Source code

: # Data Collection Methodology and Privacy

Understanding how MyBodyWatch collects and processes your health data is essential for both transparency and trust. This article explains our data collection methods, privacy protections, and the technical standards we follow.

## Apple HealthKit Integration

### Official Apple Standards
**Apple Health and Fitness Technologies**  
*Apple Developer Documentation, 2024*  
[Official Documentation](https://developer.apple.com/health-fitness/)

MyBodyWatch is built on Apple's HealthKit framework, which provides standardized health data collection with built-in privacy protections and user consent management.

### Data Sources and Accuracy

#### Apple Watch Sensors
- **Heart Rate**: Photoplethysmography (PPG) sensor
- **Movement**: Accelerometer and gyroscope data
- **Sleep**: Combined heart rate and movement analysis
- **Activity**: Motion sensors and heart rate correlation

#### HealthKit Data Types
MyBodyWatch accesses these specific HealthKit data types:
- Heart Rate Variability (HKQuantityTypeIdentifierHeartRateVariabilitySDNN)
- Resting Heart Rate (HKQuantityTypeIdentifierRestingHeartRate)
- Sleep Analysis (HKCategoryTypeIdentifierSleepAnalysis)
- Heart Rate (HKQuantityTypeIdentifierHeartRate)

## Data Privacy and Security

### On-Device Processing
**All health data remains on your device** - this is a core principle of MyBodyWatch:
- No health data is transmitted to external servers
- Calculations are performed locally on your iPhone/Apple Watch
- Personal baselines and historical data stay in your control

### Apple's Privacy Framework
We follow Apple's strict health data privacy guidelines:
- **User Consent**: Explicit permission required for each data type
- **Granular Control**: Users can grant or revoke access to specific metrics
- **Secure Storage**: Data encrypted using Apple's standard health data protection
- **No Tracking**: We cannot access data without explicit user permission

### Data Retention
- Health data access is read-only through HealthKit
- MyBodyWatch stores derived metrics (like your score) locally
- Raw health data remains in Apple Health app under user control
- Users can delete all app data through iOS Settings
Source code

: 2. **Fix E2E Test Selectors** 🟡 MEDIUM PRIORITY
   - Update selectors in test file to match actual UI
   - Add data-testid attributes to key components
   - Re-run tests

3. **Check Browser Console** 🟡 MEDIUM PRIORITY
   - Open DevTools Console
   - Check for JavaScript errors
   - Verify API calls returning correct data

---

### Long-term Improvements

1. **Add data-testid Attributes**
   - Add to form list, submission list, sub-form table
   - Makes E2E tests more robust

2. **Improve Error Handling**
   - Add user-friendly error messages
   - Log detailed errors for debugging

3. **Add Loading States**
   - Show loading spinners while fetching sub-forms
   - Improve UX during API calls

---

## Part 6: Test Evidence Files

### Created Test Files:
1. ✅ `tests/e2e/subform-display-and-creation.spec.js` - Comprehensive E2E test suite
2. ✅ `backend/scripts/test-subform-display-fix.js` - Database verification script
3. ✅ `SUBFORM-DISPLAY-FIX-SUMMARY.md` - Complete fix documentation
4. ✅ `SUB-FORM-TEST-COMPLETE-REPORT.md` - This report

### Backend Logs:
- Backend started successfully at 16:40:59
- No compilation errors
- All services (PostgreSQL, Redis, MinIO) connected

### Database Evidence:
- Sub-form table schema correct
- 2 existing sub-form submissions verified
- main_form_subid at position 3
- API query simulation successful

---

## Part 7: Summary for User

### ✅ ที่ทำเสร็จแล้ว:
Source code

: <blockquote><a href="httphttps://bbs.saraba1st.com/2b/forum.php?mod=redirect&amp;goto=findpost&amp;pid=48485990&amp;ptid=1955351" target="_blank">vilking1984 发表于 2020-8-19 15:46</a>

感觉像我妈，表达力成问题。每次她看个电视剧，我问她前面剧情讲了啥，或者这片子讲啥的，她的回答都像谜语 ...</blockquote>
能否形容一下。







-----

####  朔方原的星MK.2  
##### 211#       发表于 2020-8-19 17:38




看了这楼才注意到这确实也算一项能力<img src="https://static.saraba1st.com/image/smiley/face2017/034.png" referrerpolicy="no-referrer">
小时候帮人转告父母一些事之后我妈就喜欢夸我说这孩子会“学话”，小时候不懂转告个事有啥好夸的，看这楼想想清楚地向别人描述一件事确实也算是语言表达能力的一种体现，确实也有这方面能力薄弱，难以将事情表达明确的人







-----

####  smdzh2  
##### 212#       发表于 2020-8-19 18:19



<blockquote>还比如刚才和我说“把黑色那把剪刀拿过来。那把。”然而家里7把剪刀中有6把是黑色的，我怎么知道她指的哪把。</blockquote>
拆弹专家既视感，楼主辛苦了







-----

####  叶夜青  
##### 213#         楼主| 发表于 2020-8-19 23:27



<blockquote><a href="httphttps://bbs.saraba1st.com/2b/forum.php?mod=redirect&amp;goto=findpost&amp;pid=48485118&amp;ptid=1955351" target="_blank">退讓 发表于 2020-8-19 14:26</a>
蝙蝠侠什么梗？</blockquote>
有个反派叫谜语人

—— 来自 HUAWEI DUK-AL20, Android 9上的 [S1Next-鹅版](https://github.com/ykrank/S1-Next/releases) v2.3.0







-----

### About this exercise
Pull out every line of the records that contains the string "MEDIUM", where uppercase and lowercase must match.

### Response
: 2. **Fix E2E Test Selectors** 🟡 MEDIUM PRIORITY
3. **Check Browser Console** 🟡 MEDIUM PRIORITY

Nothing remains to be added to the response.